» **Text shown**
But even after a day of struggling to get any offensive consistency, Wilson came extremely close to pulling off a come-from-behind win as time expired. But his last-second lob caught by Jermaine Kearse in the back of the end zone came down just out of bounds.
The incomplete pass was the ninth play on a drive that went 58 yards in the final two minutes, but the Seahawks couldn’t get the last 10.
Wilson finished the day 22-of-34 passing for 253 yards with an interception. But the Seahawks didn’t have much of a ground game going, giving Christine Michael just 10 carries and C.J. Prosise only four.
With the loss, the Seahawks dropped to 4-2-1 and missed the chance to take a commanding lead in the NFC West, which has no other team with a winning record. Up next is a Monday Night Football game at home against the Buffalo Bills, followed by a road trip against the New England Patriots.
Prior to the 2016 season, Wilson had only been held without a touchdown pass in back-to-back weeks once in his career. In 2015, he went the entire season without once being held without a touchdown.

Text extractions by page:
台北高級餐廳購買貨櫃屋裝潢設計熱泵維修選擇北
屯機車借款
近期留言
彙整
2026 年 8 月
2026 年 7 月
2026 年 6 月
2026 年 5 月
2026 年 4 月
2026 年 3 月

» **Assignment 1**
In the Seahawks game recap, what record did the Seahawks fall to with the loss?
» **Assignment 2**
Reproduce the Seahawks game recap word for word, everything from "Wilson finished the" down to "without a touchdown.".
» **Assignment 3**
How would the Seahawks game recap continue? Write the next part, starting after its final sentence.

» **Response box 1**
4-2-1

» **Response box 2**
Wilson finished the day 22-of-34 passing for 253 yards with an interception. But the Seahawks didn’t have much of a ground game going, giving Christine Michael just 10 carries and C.J. Prosise only four.
With the loss, the Seahawks dropped to 4-2-1 and missed the chance to take a commanding lead in the NFC West, which has no other team with a winning record. Up next is a Monday Night Football game at home against the Buffalo Bills, followed by a road trip against the New England Patriots.
Prior to the 2016 season, Wilson had only been held without a touchdown pass in back-to-back weeks once in his career. In 2015, he went the entire season without once being held without a touchdown.

» **Response box 3**
But he has been banged up and injured behind an inexperienced offensive line that looks like the team’s fatal flaw. The Seahawks have eclipsed 100 rushing yards just twice in the seven games post-Marshawn Lynch after bullying their way to 100 yards on the ground in 15 of 16 regular season games a year ago, even when Lynch was dealing with injuries.
Getting the offense going against the Saints shouldn’t have been so difficult. New Orleans entered the week dead-last in points allowed and No. 29 in total defense.
Wilson almost did enough to make up for another bad day of offense for the Seahawks, but couldn’t quite pull it off. And unless he can help Seattle turn the offense around, the Seahawks will continue to be a one-dimensional team that needs to win with defense.